Activity:
For the entries below, the result should be an exact transcription of the lines from the one with "The quality of information" up to and including the one with "Interface and interaction design.", and only those.

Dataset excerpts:
BEGIN

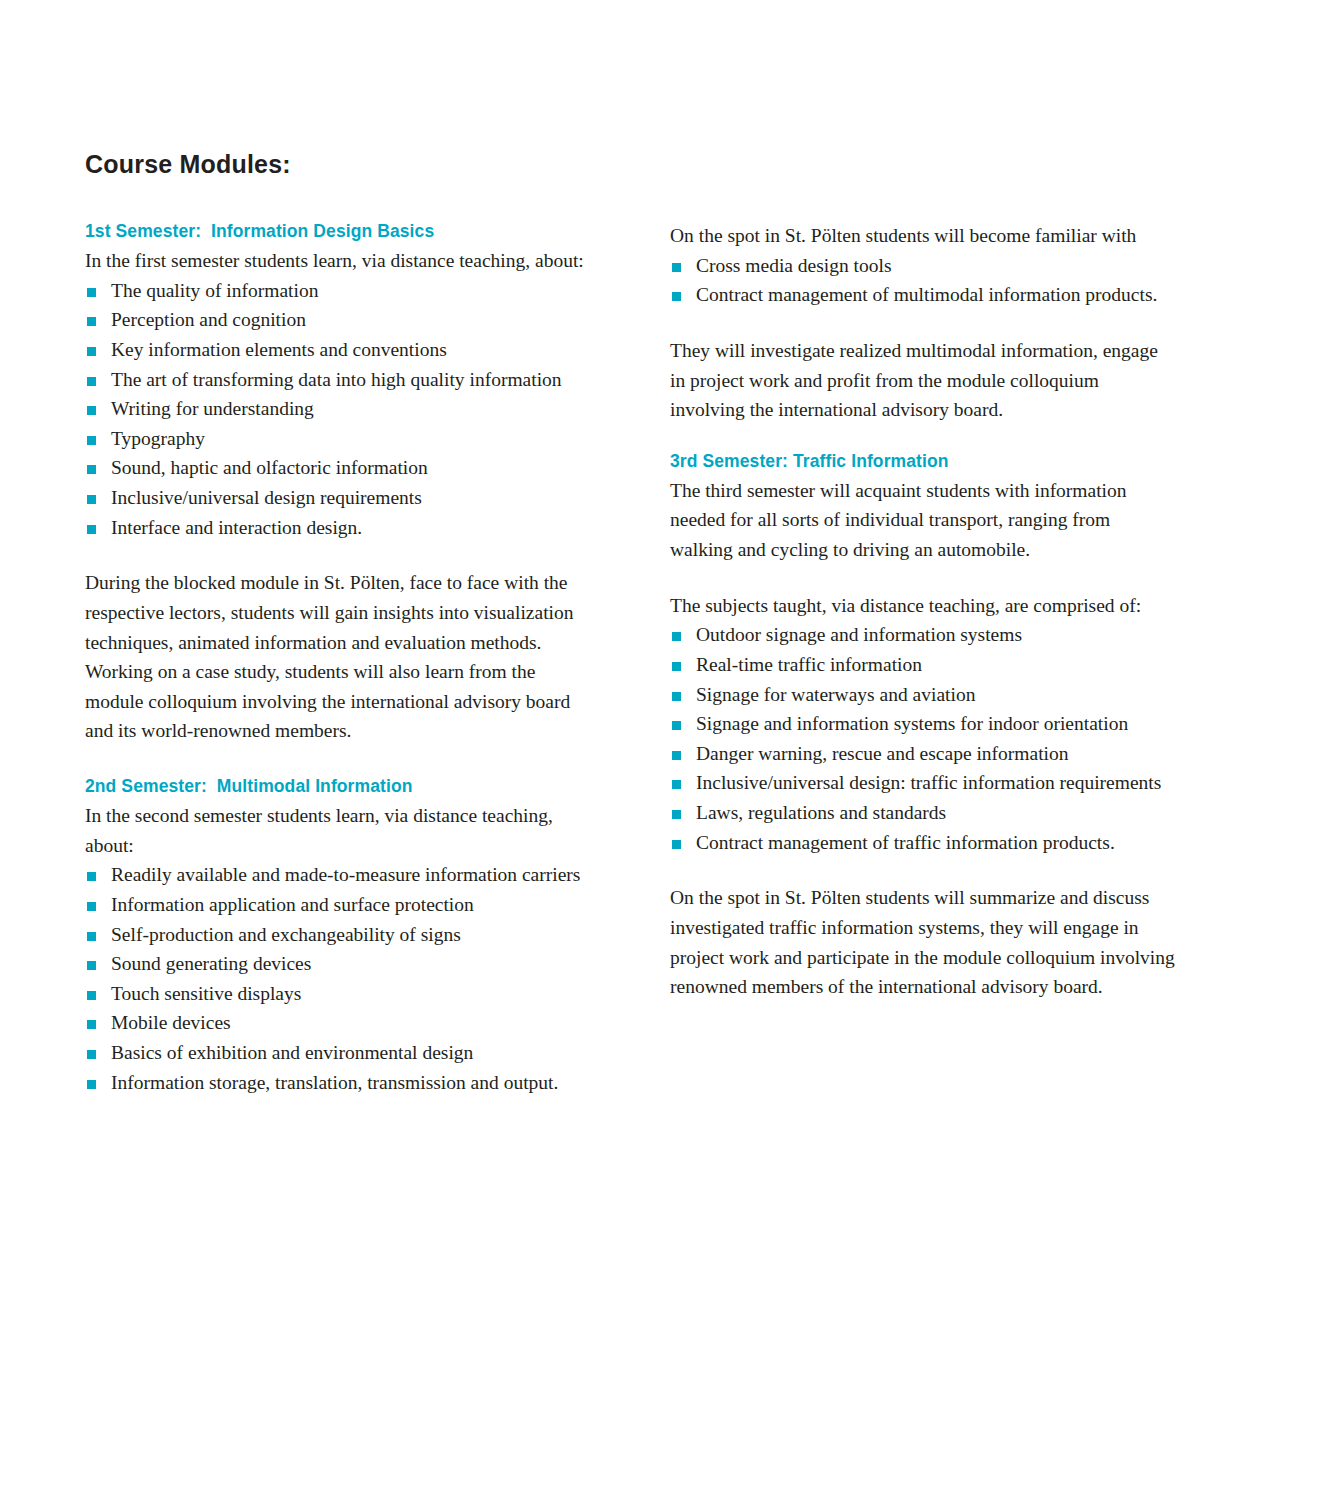Course Modules:
1st Semester: Information Design Basics
In the first semester students learn, via distance teaching, about:
The quality of information
Perception and cognition
Key information elements and conventions
The art of transforming data into high quality information
Writing for understanding
Typography
Sound, haptic and olfactoric information
Inclusive/universal design requirements
Interface and interaction design.
During the blocked module in St. Pölten, face to face with the respective lectors, students will gain insights into visualization techniques, animated information and evaluation methods. Working on a case study, students will also learn from the module colloquium involving the international advisory board and its world-renowned members.
2nd Semester: Multimodal Information
In the second semester students learn, via distance teaching, about:
Readily available and made-to-measure information carriers
Information application and surface protection
Self-production and exchangeability of signs
Sound generating devices
Touch sensitive displays
Mobile devices
Basics of exhibition and environmental design
Information storage, translation, transmission and output.
On the spot in St. Pölten students will become familiar with
Cross media design tools
Contract management of multimodal information products.
They will investigate realized multimodal information, engage in project work and profit from the module colloquium involving the international advisory board.
3rd Semester: Traffic Information
The third semester will acquaint students with information needed for all sorts of individual transport, ranging from walking and cycling to driving an automobile.
The subjects taught, via distance teaching, are comprised of:
Outdoor signage and information systems
Real-time traffic information
Signage for waterways and aviation
Signage and information systems for indoor orientation
Danger warning, rescue and escape information
Inclusive/universal design: traffic information requirements
Laws, regulations and standards
Contract management of traffic information products.
On the spot in St. Pölten students will summarize and discuss investigated traffic information systems, they will engage in project work and participate in the module colloquium involving renowned members of the international advisory board.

END

Answer area:
The quality of information
Perception and cognition
Key information elements and conventions
The art of transforming data into high quality information
Writing for understanding
Typography
Sound, haptic and olfactoric information
Inclusive/universal design requirements
Interface and interaction design.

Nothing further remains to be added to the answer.